*** SUPPLIED ENTRIES

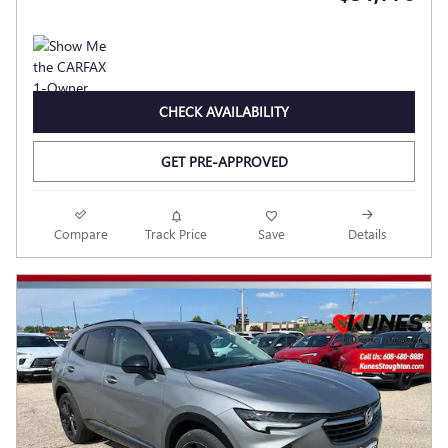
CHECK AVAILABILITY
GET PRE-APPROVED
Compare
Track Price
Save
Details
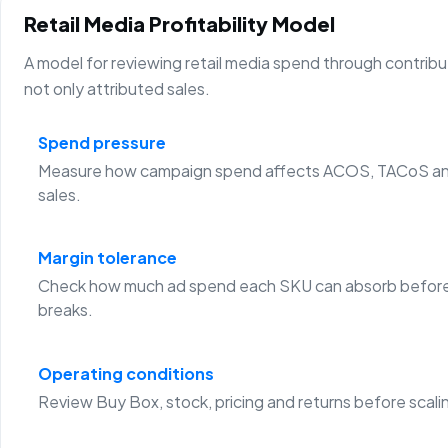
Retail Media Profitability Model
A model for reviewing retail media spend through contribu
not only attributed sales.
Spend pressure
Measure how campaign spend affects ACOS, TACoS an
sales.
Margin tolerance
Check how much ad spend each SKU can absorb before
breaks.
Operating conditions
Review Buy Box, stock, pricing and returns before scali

******

TASK REQUIREMENTS:
A verbatim transcript of the material above, with images dropped, is the expected output.

WRITTEN RESPONSE:
CHECK AVAILABILITY
GET PRE-APPROVED
Compare
Track Price
Save
Details
Retail Media Profitability Model
A model for reviewing retail media spend through contribu
not only attributed sales.
Spend pressure
Measure how campaign spend affects ACOS, TACoS an
sales.
Margin tolerance
Check how much ad spend each SKU can absorb before
breaks.
Operating conditions
Review Buy Box, stock, pricing and returns before scali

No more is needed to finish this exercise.